- Text for analysis
Mr. Morrison’s government was climate-denying,
globalism-bashing and displayed an increasingly authoritarian bent...
Having seen this almost impossibly low bar set for government action, many Australians have felt relief tinged with astonishment knowing that their country is today among the world’s most successful in dealing with the coronavirus epidemic.
As of Monday morning, Australia, with its 25.5 million people, had recorded a total of 7,054 infections and 99 deaths,
according to Worldometers. That’s 277 infections and four deaths for every million people. In the United States, the per capita figures were 4,619 infections and 275 deaths per million by Monday; in Britain, 3,592 infections and 511 deaths per million.
...the former prime minister John Howard... counseled Mr. Morrison and Mr. Frydenberg that “there’s no ideological constraints at times like this.” ...Mr. Morrison went so far as
to declare: “Today is not about ideologies. We checked those at the door.”

- Tasks and exercises
A) Write out the passage about Australia's coronavirus response word for word, beginning at the words "Mr. Morrison’s government" and stopping after "the coronavirus epidemic.".
B) In the passage about Australia's coronavirus response, how many deaths had Australia recorded as of Monday morning?
Rely only on the passage about Australia's coronavirus response.

- Material supplied
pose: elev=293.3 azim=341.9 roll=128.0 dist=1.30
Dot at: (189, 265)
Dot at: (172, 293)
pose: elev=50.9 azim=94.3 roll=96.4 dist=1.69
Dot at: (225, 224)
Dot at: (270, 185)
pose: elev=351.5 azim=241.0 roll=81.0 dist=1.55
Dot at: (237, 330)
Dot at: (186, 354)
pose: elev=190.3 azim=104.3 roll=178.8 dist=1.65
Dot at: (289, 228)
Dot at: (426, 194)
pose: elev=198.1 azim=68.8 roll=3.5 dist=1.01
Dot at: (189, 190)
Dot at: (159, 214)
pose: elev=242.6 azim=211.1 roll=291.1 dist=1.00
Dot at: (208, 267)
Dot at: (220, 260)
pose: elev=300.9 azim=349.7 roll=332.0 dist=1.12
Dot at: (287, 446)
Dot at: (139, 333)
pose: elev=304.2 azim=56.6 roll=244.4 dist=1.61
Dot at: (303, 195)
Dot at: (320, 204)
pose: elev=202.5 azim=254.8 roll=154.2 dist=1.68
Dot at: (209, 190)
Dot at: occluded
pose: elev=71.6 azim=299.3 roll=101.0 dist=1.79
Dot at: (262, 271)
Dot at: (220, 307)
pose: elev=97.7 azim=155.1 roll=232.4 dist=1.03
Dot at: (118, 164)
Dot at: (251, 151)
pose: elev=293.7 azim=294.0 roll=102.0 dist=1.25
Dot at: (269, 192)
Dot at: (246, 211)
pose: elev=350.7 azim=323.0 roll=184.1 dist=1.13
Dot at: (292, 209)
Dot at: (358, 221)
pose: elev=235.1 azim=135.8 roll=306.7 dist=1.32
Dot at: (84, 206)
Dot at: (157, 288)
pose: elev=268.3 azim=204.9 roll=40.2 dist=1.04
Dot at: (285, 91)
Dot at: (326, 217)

- Your written answers
A)
Mr. Morrison’s government was climate-denying,
globalism-bashing and displayed an increasingly authoritarian bent...
Having seen this almost impossibly low bar set for government action, many Australians have felt relief tinged with astonishment knowing that their country is today among the world’s most successful in dealing with the coronavirus epidemic.

B) 99 deaths.